= Gadiyaram Ramakrishna Sarma =

Gadiyaram Ramakrishna Sarma (6 March 1919 - 25 July 2006) was a Telugu writer, Sanskrit scholar, researcher, reformist and historian. Sarma won the Kendra Sahitya Academy Award in Telugu for the Year 2007 for his autobiography: Satapatram ("A Hundred Petals").
In his Hundred Petals, Sarma devoted very little space to write about himself but penned what he had seen during his nine-decade-long life. His autobiography emerged as an authentic work on contemporary social, political and cultural conditions.

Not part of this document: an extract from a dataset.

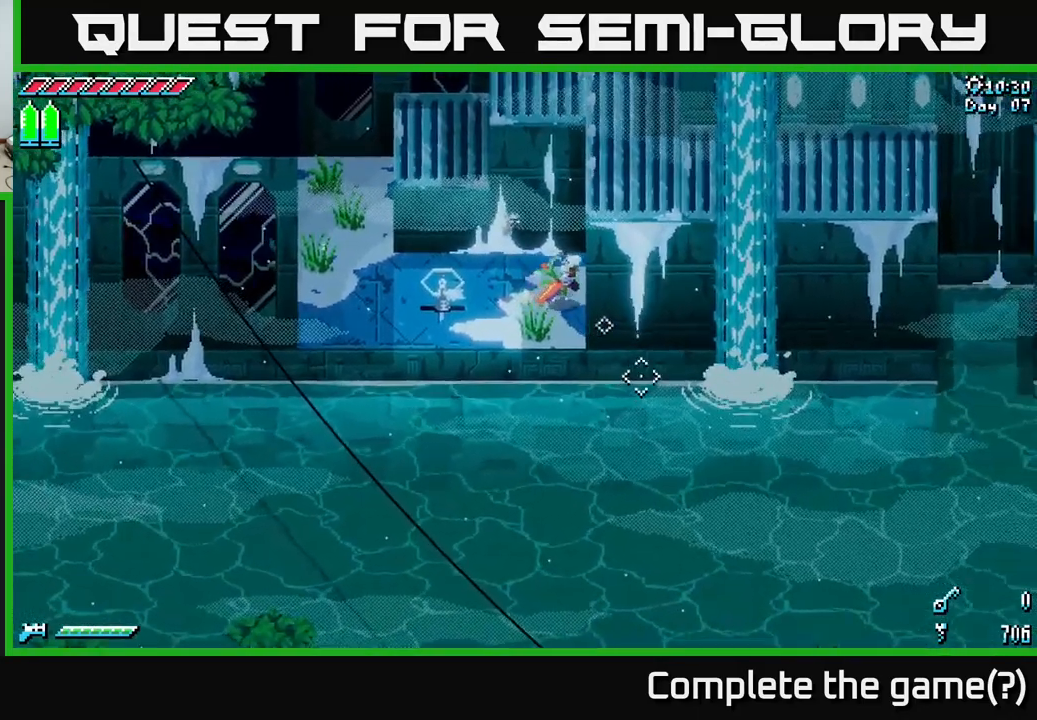
{"buttons": [], "left_stick": "center", "right_stick": "right", "events": [[150, "left_stick", "center"], [267, "right_stick", "right"]]}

Sarma presented his Hundred Petals to his wife Kammalamma with a word of praise for her patience.

==Early life==
Sarma was born on 6 March 1919 in a traditional Telugu Brahmin family in Anantapur district and later migrated to Alampur in Mahabubnagar district in his childhood along with his family and made the historical town his home.

==Works==
Sarma produced nearly 37 books, including many on the historical backgrounds of temples.
- Madhava Vidyaranya Charita (which was later translated into Kannada)
- Hindu Dharmam
- Alampura Kshethra Mahatyam
- Copper Plate of Vinayaditya at Pallepadu
- Keyurabahu Charitra
- Vignana Vallari
- Mana Vaastu Sampada

==Preservation advocacy==
He devoted half of his life for the revival of Jogulamba temple at Alampur, which was in ruins and fought for construction of flood protection wall to save the historic temple complex.

==Awards==
- Sarma was posthumously (died 25 July 2006) awarded Kendra Sahitya Academy Award in Telugu for the Year 2007 for his autobiography- SATAPATRAMULU(A Hundred Petals).